### Records to process

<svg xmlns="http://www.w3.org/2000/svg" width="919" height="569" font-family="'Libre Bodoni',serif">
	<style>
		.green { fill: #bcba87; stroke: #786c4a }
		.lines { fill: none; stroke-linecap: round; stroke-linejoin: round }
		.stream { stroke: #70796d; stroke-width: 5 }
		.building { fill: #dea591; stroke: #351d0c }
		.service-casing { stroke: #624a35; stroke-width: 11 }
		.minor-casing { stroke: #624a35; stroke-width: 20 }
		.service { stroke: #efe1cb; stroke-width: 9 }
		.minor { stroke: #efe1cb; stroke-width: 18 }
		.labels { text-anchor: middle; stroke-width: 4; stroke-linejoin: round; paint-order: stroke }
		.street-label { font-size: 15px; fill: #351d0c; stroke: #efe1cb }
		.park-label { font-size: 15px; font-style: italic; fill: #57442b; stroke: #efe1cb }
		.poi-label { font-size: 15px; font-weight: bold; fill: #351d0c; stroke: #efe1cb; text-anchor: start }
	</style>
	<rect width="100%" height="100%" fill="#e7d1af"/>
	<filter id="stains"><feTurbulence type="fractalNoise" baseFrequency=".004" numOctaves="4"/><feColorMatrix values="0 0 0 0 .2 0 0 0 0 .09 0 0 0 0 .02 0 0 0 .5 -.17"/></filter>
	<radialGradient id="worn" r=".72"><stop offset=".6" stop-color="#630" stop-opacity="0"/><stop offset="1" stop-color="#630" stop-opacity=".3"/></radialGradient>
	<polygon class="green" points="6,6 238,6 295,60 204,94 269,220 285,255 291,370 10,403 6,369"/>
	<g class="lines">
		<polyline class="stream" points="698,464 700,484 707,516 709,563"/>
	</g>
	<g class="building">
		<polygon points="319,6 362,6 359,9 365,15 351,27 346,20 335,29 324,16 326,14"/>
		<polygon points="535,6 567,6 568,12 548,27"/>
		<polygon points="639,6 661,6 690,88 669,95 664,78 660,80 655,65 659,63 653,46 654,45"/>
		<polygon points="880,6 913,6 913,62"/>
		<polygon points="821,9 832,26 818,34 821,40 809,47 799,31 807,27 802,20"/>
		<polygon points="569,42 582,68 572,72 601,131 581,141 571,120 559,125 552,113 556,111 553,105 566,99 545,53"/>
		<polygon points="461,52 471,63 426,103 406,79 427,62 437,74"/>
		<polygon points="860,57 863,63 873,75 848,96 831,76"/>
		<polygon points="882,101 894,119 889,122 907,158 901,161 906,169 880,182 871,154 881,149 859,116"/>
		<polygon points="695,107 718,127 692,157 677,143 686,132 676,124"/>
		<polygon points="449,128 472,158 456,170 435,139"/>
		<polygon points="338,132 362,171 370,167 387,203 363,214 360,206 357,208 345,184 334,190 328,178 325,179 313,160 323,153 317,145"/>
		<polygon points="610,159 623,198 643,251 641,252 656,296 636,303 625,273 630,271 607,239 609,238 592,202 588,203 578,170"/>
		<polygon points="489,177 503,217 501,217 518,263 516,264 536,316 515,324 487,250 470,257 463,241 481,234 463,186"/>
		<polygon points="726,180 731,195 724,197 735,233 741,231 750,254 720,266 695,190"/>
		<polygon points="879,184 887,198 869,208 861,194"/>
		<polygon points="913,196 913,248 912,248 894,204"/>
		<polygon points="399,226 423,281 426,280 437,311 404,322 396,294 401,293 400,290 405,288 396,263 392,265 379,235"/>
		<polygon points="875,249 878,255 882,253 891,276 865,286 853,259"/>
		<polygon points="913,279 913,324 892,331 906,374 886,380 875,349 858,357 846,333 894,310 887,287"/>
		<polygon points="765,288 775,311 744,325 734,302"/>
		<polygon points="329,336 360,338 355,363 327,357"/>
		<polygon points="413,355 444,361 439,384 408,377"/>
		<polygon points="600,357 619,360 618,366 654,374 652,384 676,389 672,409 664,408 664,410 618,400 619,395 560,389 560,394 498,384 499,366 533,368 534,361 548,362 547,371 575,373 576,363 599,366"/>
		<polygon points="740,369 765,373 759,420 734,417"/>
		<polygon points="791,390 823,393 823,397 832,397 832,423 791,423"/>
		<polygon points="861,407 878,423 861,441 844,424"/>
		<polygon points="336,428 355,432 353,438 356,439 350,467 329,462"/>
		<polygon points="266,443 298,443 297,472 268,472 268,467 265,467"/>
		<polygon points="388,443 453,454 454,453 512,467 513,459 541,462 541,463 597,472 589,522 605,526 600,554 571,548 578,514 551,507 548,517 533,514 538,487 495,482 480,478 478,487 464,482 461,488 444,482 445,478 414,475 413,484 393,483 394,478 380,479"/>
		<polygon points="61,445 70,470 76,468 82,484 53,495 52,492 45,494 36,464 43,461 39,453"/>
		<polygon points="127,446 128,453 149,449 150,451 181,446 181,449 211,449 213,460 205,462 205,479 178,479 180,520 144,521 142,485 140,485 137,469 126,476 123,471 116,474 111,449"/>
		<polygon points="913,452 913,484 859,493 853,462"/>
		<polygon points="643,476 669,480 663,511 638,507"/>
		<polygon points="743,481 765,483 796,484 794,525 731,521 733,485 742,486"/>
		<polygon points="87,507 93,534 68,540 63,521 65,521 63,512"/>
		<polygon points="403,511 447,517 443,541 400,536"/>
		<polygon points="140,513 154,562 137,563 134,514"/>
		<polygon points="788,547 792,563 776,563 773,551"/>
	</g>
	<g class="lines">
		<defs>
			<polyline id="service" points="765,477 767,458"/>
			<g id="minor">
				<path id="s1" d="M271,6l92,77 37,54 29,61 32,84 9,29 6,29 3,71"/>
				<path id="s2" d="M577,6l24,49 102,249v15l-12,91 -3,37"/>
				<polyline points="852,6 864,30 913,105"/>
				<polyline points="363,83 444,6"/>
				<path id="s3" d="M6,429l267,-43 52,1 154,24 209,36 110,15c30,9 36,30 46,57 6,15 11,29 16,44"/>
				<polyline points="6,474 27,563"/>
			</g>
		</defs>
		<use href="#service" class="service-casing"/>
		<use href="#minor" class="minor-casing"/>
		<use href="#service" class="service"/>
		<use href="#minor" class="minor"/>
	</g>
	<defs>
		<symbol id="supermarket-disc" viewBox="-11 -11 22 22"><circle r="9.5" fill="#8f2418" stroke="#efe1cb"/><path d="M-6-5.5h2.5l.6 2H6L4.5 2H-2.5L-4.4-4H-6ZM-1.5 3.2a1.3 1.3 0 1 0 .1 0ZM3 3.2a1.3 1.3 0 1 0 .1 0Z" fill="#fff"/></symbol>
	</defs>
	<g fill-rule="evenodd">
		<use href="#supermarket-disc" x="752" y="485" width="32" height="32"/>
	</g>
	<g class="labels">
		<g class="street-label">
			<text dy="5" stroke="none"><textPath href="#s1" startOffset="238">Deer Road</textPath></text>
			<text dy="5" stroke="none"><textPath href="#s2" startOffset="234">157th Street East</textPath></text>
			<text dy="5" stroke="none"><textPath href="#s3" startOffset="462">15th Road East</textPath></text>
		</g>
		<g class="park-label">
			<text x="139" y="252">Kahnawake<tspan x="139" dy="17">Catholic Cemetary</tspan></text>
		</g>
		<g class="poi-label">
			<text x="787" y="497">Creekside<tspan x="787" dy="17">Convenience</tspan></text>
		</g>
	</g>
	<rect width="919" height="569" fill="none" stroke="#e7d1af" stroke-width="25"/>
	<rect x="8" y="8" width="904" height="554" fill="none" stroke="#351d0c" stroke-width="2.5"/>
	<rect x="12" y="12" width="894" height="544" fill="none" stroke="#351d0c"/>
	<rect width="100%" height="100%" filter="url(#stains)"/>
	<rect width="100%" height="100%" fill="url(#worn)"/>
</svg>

######

[Task requirements]:
Retype the material word for word, including every line.

[Answer below]:
<svg xmlns="http://www.w3.org/2000/svg" width="919" height="569" font-family="'Libre Bodoni',serif">
	<style>
		.green { fill: #bcba87; stroke: #786c4a }
		.lines { fill: none; stroke-linecap: round; stroke-linejoin: round }
		.stream { stroke: #70796d; stroke-width: 5 }
		.building { fill: #dea591; stroke: #351d0c }
		.service-casing { stroke: #624a35; stroke-width: 11 }
		.minor-casing { stroke: #624a35; stroke-width: 20 }
		.service { stroke: #efe1cb; stroke-width: 9 }
		.minor { stroke: #efe1cb; stroke-width: 18 }
		.labels { text-anchor: middle; stroke-width: 4; stroke-linejoin: round; paint-order: stroke }
		.street-label { font-size: 15px; fill: #351d0c; stroke: #efe1cb }
		.park-label { font-size: 15px; font-style: italic; fill: #57442b; stroke: #efe1cb }
		.poi-label { font-size: 15px; font-weight: bold; fill: #351d0c; stroke: #efe1cb; text-anchor: start }
	</style>
	<rect width="100%" height="100%" fill="#e7d1af"/>
	<filter id="stains"><feTurbulence type="fractalNoise" baseFrequency=".004" numOctaves="4"/><feColorMatrix values="0 0 0 0 .2 0 0 0 0 .09 0 0 0 0 .02 0 0 0 .5 -.17"/></filter>
	<radialGradient id="worn" r=".72"><stop offset=".6" stop-color="#630" stop-opacity="0"/><stop offset="1" stop-color="#630" stop-opacity=".3"/></radialGradient>
	<polygon class="green" points="6,6 238,6 295,60 204,94 269,220 285,255 291,370 10,403 6,369"/>
	<g class="lines">
		<polyline class="stream" points="698,464 700,484 707,516 709,563"/>
	</g>
	<g class="building">
		<polygon points="319,6 362,6 359,9 365,15 351,27 346,20 335,29 324,16 326,14"/>
		<polygon points="535,6 567,6 568,12 548,27"/>
		<polygon points="639,6 661,6 690,88 669,95 664,78 660,80 655,65 659,63 653,46 654,45"/>
		<polygon points="880,6 913,6 913,62"/>
		<polygon points="821,9 832,26 818,34 821,40 809,47 799,31 807,27 802,20"/>
		<polygon points="569,42 582,68 572,72 601,131 581,141 571,120 559,125 552,113 556,111 553,105 566,99 545,53"/>
		<polygon points="461,52 471,63 426,103 406,79 427,62 437,74"/>
		<polygon points="860,57 863,63 873,75 848,96 831,76"/>
		<polygon points="882,101 894,119 889,122 907,158 901,161 906,169 880,182 871,154 881,149 859,116"/>
		<polygon points="695,107 718,127 692,157 677,143 686,132 676,124"/>
		<polygon points="449,128 472,158 456,170 435,139"/>
		<polygon points="338,132 362,171 370,167 387,203 363,214 360,206 357,208 345,184 334,190 328,178 325,179 313,160 323,153 317,145"/>
		<polygon points="610,159 623,198 643,251 641,252 656,296 636,303 625,273 630,271 607,239 609,238 592,202 588,203 578,170"/>
		<polygon points="489,177 503,217 501,217 518,263 516,264 536,316 515,324 487,250 470,257 463,241 481,234 463,186"/>
		<polygon points="726,180 731,195 724,197 735,233 741,231 750,254 720,266 695,190"/>
		<polygon points="879,184 887,198 869,208 861,194"/>
		<polygon points="913,196 913,248 912,248 894,204"/>
		<polygon points="399,226 423,281 426,280 437,311 404,322 396,294 401,293 400,290 405,288 396,263 392,265 379,235"/>
		<polygon points="875,249 878,255 882,253 891,276 865,286 853,259"/>
		<polygon points="913,279 913,324 892,331 906,374 886,380 875,349 858,357 846,333 894,310 887,287"/>
		<polygon points="765,288 775,311 744,325 734,302"/>
		<polygon points="329,336 360,338 355,363 327,357"/>
		<polygon points="413,355 444,361 439,384 408,377"/>
		<polygon points="600,357 619,360 618,366 654,374 652,384 676,389 672,409 664,408 664,410 618,400 619,395 560,389 560,394 498,384 499,366 533,368 534,361 548,362 547,371 575,373 576,363 599,366"/>
		<polygon points="740,369 765,373 759,420 734,417"/>
		<polygon points="791,390 823,393 823,397 832,397 832,423 791,423"/>
		<polygon points="861,407 878,423 861,441 844,424"/>
		<polygon points="336,428 355,432 353,438 356,439 350,467 329,462"/>
		<polygon points="266,443 298,443 297,472 268,472 268,467 265,467"/>
		<polygon points="388,443 453,454 454,453 512,467 513,459 541,462 541,463 597,472 589,522 605,526 600,554 571,548 578,514 551,507 548,517 533,514 538,487 495,482 480,478 478,487 464,482 461,488 444,482 445,478 414,475 413,484 393,483 394,478 380,479"/>
		<polygon points="61,445 70,470 76,468 82,484 53,495 52,492 45,494 36,464 43,461 39,453"/>
		<polygon points="127,446 128,453 149,449 150,451 181,446 181,449 211,449 213,460 205,462 205,479 178,479 180,520 144,521 142,485 140,485 137,469 126,476 123,471 116,474 111,449"/>
		<polygon points="913,452 913,484 859,493 853,462"/>
		<polygon points="643,476 669,480 663,511 638,507"/>
		<polygon points="743,481 765,483 796,484 794,525 731,521 733,485 742,486"/>
		<polygon points="87,507 93,534 68,540 63,521 65,521 63,512"/>
		<polygon points="403,511 447,517 443,541 400,536"/>
		<polygon points="140,513 154,562 137,563 134,514"/>
		<polygon points="788,547 792,563 776,563 773,551"/>
	</g>
	<g class="lines">
		<defs>
			<polyline id="service" points="765,477 767,458"/>
			<g id="minor">
				<path id="s1" d="M271,6l92,77 37,54 29,61 32,84 9,29 6,29 3,71"/>
				<path id="s2" d="M577,6l24,49 102,249v15l-12,91 -3,37"/>
				<polyline points="852,6 864,30 913,105"/>
				<polyline points="363,83 444,6"/>
				<path id="s3" d="M6,429l267,-43 52,1 154,24 209,36 110,15c30,9 36,30 46,57 6,15 11,29 16,44"/>
				<polyline points="6,474 27,563"/>
			</g>
		</defs>
		<use href="#service" class="service-casing"/>
		<use href="#minor" class="minor-casing"/>
		<use href="#service" class="service"/>
		<use href="#minor" class="minor"/>
	</g>
	<defs>
		<symbol id="supermarket-disc" viewBox="-11 -11 22 22"><circle r="9.5" fill="#8f2418" stroke="#efe1cb"/><path d="M-6-5.5h2.5l.6 2H6L4.5 2H-2.5L-4.4-4H-6ZM-1.5 3.2a1.3 1.3 0 1 0 .1 0ZM3 3.2a1.3 1.3 0 1 0 .1 0Z" fill="#fff"/></symbol>
	</defs>
	<g fill-rule="evenodd">
		<use href="#supermarket-disc" x="752" y="485" width="32" height="32"/>
	</g>
	<g class="labels">
		<g class="street-label">
			<text dy="5" stroke="none"><textPath href="#s1" startOffset="238">Deer Road</textPath></text>
			<text dy="5" stroke="none"><textPath href="#s2" startOffset="234">157th Street East</textPath></text>
			<text dy="5" stroke="none"><textPath href="#s3" startOffset="462">15th Road East</textPath></text>
		</g>
		<g class="park-label">
			<text x="139" y="252">Kahnawake<tspan x="139" dy="17">Catholic Cemetary</tspan></text>
		</g>
		<g class="poi-label">
			<text x="787" y="497">Creekside<tspan x="787" dy="17">Convenience</tspan></text>
		</g>
	</g>
	<rect width="919" height="569" fill="none" stroke="#e7d1af" stroke-width="25"/>
	<rect x="8" y="8" width="904" height="554" fill="none" stroke="#351d0c" stroke-width="2.5"/>
	<rect x="12" y="12" width="894" height="544" fill="none" stroke="#351d0c"/>
	<rect width="100%" height="100%" filter="url(#stains)"/>
	<rect width="100%" height="100%" fill="url(#worn)"/>
</svg>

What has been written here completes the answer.